> _Directions for this task_
Nothing but the lines from the one containing "Rendered at 1241 by 1754 pixels." through the end of the data below may appear in the response, each one exact.

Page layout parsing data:
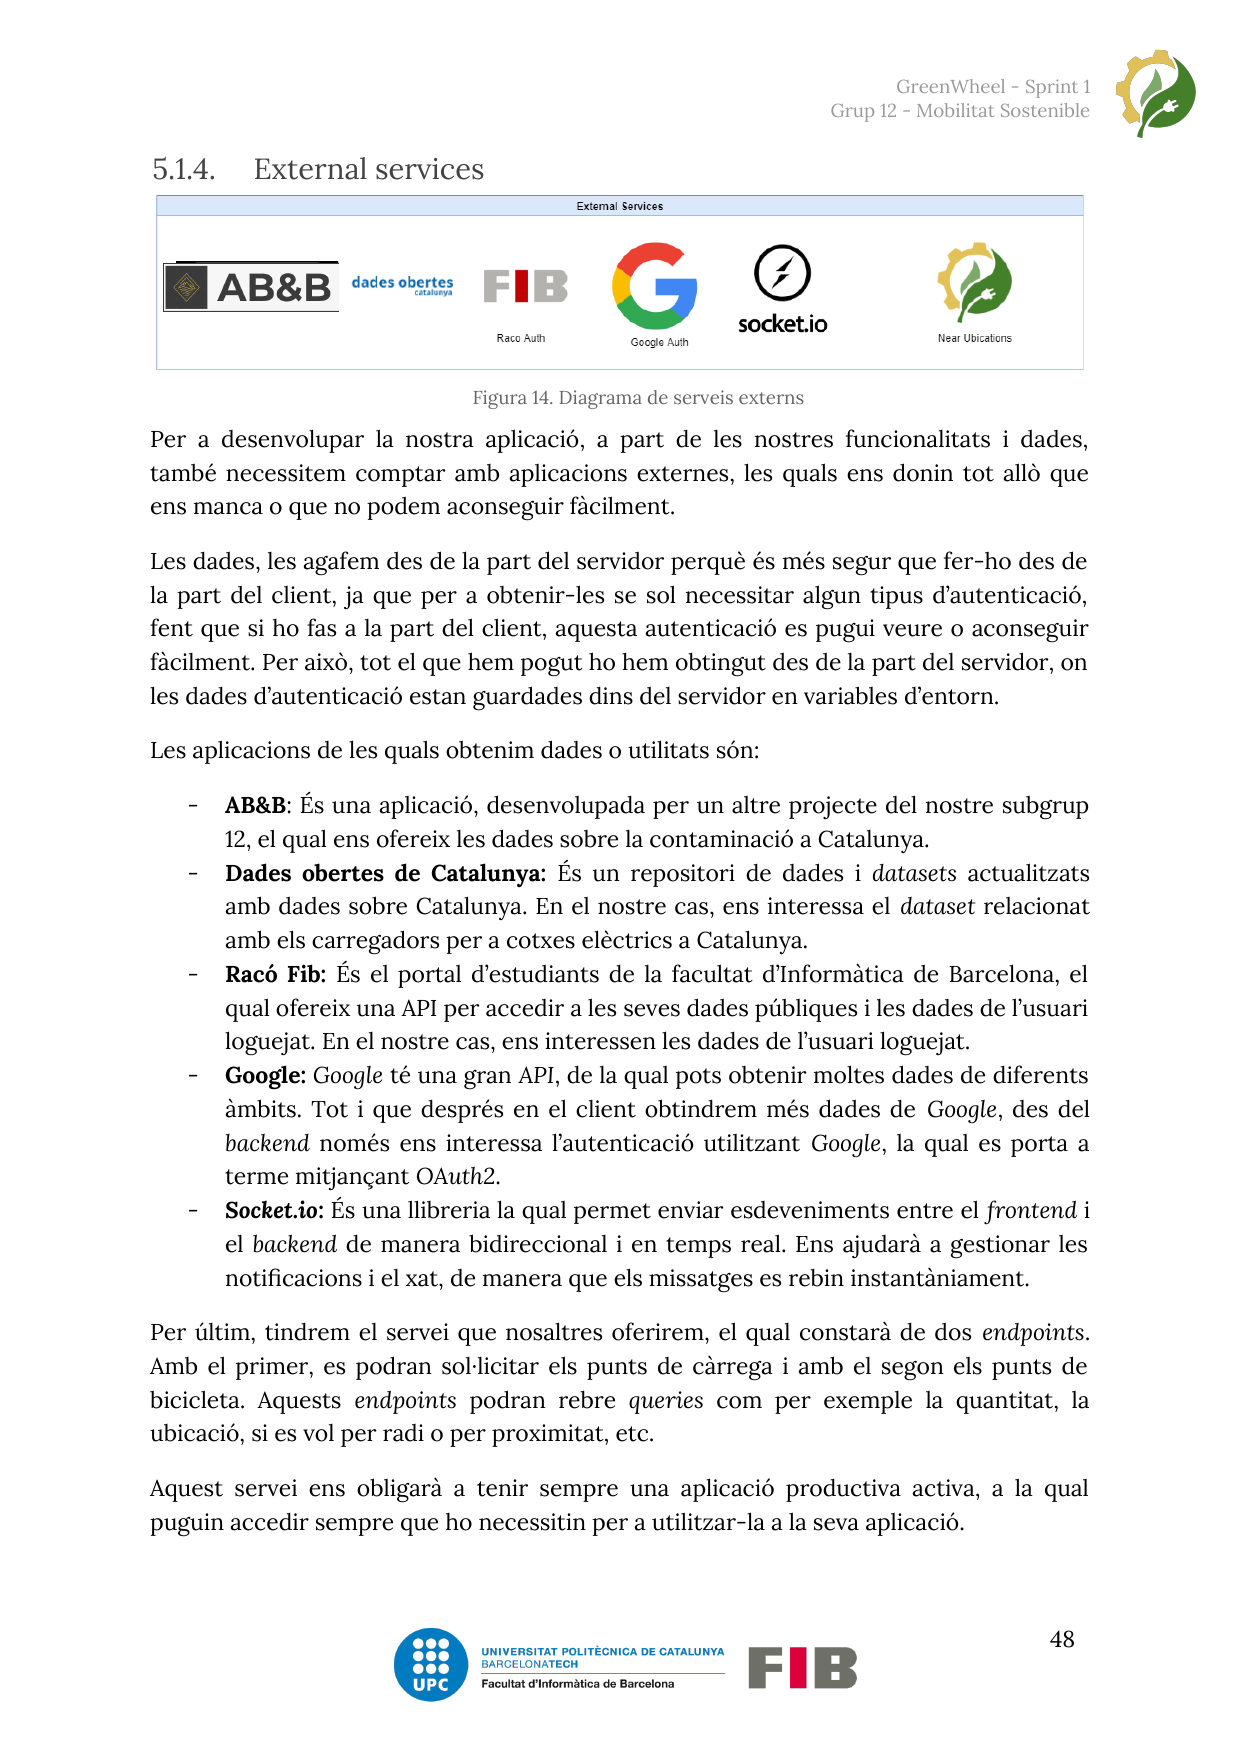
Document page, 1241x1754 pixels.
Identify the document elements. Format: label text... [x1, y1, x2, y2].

text Les dades, les agafem des de la part del servidor perquè és més segur que fer-ho des de la part del client, ja que per a obtenir-les se sol necessitar algun tipus d’autenticació, fent que si ho fas a la part del client, aquesta autenticació es pugui veure o aconseguir fàcilment. Per això, tot el que hem pogut ho hem obtingut des de la part del servidor, on les dades d’autenticació estan guardades dins del servidor en variables d’entorn. [150, 546, 1090, 711]
list Dades obertes de Catalunya: És un repositori de dades i datasets actualitzats amb dades sobre Catalunya. En el nostre cas, ens interessa el dataset relacionat amb els carregadors per a cotxes elèctrics a Catalunya. [187, 858, 1090, 955]
text Per últim, tindrem el servei que nosaltres oferirem, el qual constarà de dos endpoints. Amb el primer, es podran sol·licitar els punts de càrrega i amb el segon els punts de bicicleta. Aquests endpoints podran rebre queries com per exemple la quantitat, la ubicació, si es vol per radi o per proximitat, etc. [150, 1318, 1090, 1448]
picture [156, 195, 1084, 370]
list Socket.io: És una llibreria la qual permet enviar esdeveniments entre el frontend i el backend de manera bidireccional i en temps real. Ens ajudarà a gestionar les notificacions i el xat, de manera que els missatges es rebin instantàniament. [187, 1196, 1090, 1292]
text Aquest servei ens obligarà a tenir sempre una aplicació productiva activa, a la qual puguin accedir sempre que ho necessitin per a utilitzar-la a la seva aplicació. [150, 1473, 1090, 1537]
list Google: Google té una gran API, de la qual pots obtenir moltes dades de diferents àmbits. Tot i que després en el client obtindrem més dades de Google, des del backend només ens interessa l’autenticació utilitzant Google, la qual es porta a terme mitjançant OAuth2. [187, 1061, 1090, 1191]
picture [1107, 36, 1209, 143]
list Racó Fib: És el portal d’estudiants de la facultat d’Informàtica de Barcelona, el qual ofereix una API per accedir a les seves dades públiques i les dades de l’usuari loguejat. En el nostre cas, ens interessen les dades de l’usuari loguejat. [187, 959, 1090, 1056]
list AB&B: És una aplicació, desenvolupada per un altre projecte del nostre subgrup 12, el qual ens ofereix les dades sobre la contaminació a Catalunya. [187, 791, 1090, 854]
text Per a desenvolupar la nostra aplicació, a part de les nostres funcionalitats i dades, també necessitem comptar amb aplicacions externes, les quals ens donin tot allò que ens manca o que no podem aconseguir fàcilment. [150, 424, 1090, 521]
subtitle External services [216, 150, 1090, 187]
picture [379, 1623, 862, 1707]
text Les aplicacions de les quals obtenim dades o utilitats són: [150, 736, 1090, 765]
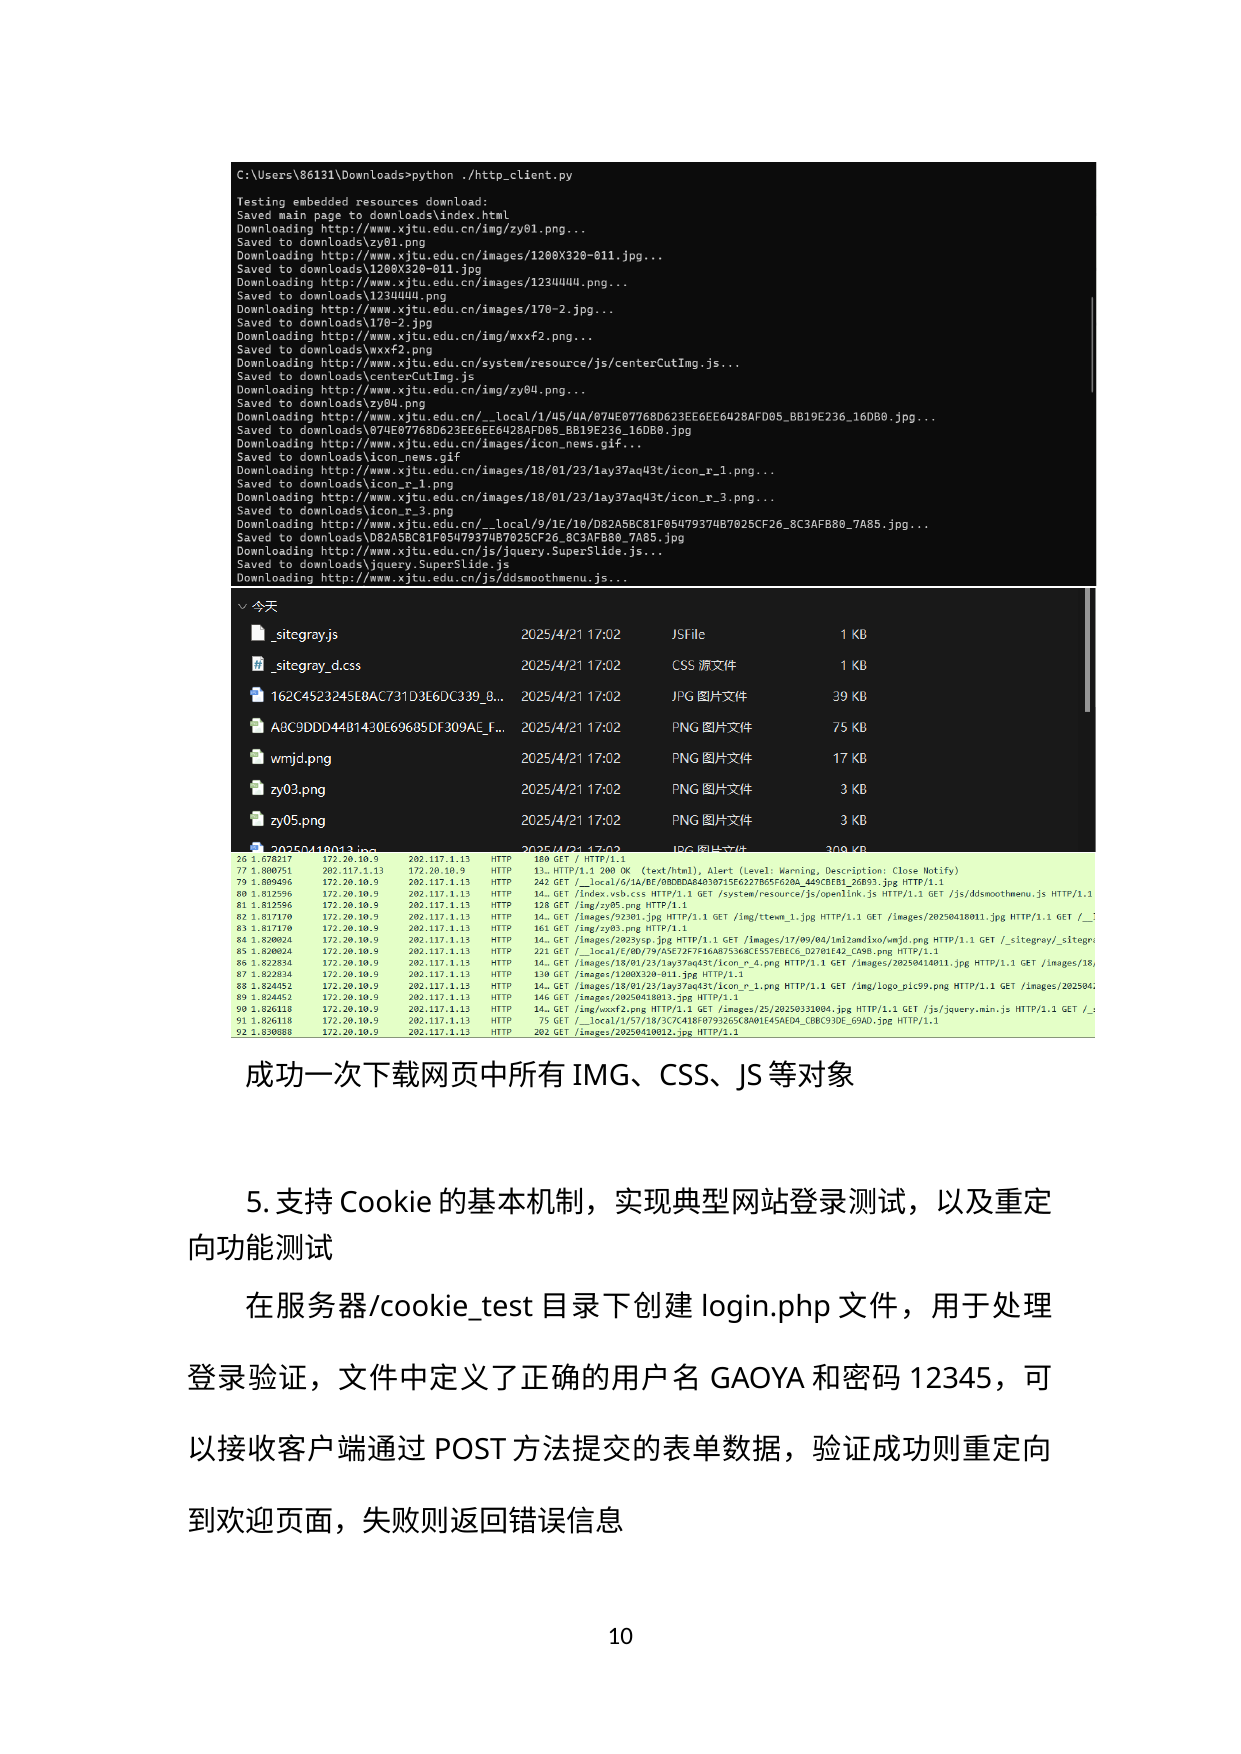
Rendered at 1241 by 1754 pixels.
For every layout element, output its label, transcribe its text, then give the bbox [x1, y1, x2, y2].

picture [231, 853, 1095, 1038]
picture [231, 588, 1096, 852]
list 成功一次下载网页中所有IMG、CSS、JS等对象 [187, 1040, 1053, 1105]
picture [231, 162, 1097, 586]
list 在服务器/cookie_test目录下创建login.php文件，用于处理登录验证，文件中定义了正确的用户名GAOYA和密码12345，可以接收客户端通过POST方法提交的表单数据，验证成功则重定向到欢迎页面，失败则返回错误信息 [187, 1272, 1053, 1551]
list 支持Cookie的基本机制，实现典型网站登录测试，以及重定向功能测试 [187, 1178, 1053, 1267]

> _Result_
Rendered at 1241 by 1754 pixels.
For every layout element, output its label, transcribe its text, then give the bbox [x1, y1, x2, y2].

picture [231, 853, 1095, 1038]
picture [231, 588, 1096, 852]
list 成功一次下载网页中所有IMG、CSS、JS等对象 [187, 1040, 1053, 1105]
picture [231, 162, 1097, 586]
list 在服务器/cookie_test目录下创建login.php文件，用于处理登录验证，文件中定义了正确的用户名GAOYA和密码12345，可以接收客户端通过POST方法提交的表单数据，验证成功则重定向到欢迎页面，失败则返回错误信息 [187, 1272, 1053, 1551]
list 支持Cookie的基本机制，实现典型网站登录测试，以及重定向功能测试 [187, 1178, 1053, 1267]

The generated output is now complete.